Tra il VII e l'VIII secolo il territorio si popola sempre più: lo dimostrano le estese aree di abitati e le necropoli nei pressi del corso del fiume Esino. A questa fase risale il ritrovamento di numerosi vinaccioli di " Vitis Vinifera" recuperati in una tomba picena appartenuta ad un personaggio di rango principesco, straordinario documento delle antichissime origini della coltivazione della vite in questa zona.
Nel periodo successivo l'insediamento sembra concentrarsi nel capoluogo comunale. Agli inizi del III sec.a.C. il territorio viene conquistato dai romani che porteranno, intorno alla metà del I sec.a.C., alla nascita del Municipium di Matilica , nome poi adottato dall'attuale Matelica.

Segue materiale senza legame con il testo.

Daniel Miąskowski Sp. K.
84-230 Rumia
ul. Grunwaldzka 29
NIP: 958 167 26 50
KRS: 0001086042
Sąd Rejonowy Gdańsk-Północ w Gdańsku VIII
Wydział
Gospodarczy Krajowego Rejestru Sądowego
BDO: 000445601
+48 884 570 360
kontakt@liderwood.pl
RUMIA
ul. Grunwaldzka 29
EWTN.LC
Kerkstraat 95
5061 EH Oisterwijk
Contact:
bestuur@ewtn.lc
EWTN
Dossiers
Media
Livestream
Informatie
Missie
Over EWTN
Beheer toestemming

La decadenza dei centri romani tra III e IV sec. d.C.riguarda anche Matelica che, comunque, diviene sede vescovile tra V e VI secolo. Aggregata, sotto il dominio longobardo, al ducato di Spoleto viene trasformata poi in castello. Divenne libero Comune intorno al 1150, quando i cittadini sostituirono i Consoli ai conti feudatari dell'impero tedesco. Tra il 1170 e il 1180 fu distrutta da Cristiano, Arcivescovo di Magonza, che operò nelle Marche per ristabilire il potere dell'imperatore Federico I. Una nuova autonomia comunale fu ristabilita intorno al 1210. Nel 1266, con il ristabilimento dell'autorità pontificia nella Marca, Matelica passò sotto le dirette dipendenze della Santa Sede. Dalla fine del secolo XIV fu soggetta alla famiglia Ottoni, vicari pontifici. In quel periodo una delle principali fonti di ricchezza erano le fabbriche dei panni di lana. L'industria, dopo il ritorno nel 1578 sotto il diretto dominio della Chiesa, decadde.

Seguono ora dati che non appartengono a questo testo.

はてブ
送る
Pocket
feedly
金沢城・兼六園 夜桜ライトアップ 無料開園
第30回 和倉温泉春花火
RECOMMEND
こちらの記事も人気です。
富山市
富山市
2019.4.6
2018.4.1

La città dal 1610 fu sede di un Governatore di Breve, ma questo privilegio non migliorò le sue industrie. L'invasione francese prima e le lotte per l'unità nazionale poi portarono a un completo decadimento dell'industria dei panni lana; restarono attive alcune piccole concerie della pelle. Soltanto nel secolo appena concluso l'economia è ritornata ad espandersi. Nell'immediato dopo guerra sono stati aperti nuovi opifici industriali e qualche anno dopo, grazie anche alla presenza di Enrico Mattei, sono nate importanti industrie di confezioni e metalmeccaniche. Di questa nuova ricchezza ne ha giovato anche l'agricoltura che si è specializzata nella viticoltura, nell'apicoltura e nell'allevamento. Di conseguenza la città è cresciuta e l'edilizia privata è uscita dal centro storico e si è diffusa nel territorio immediatamente vicino ad esso.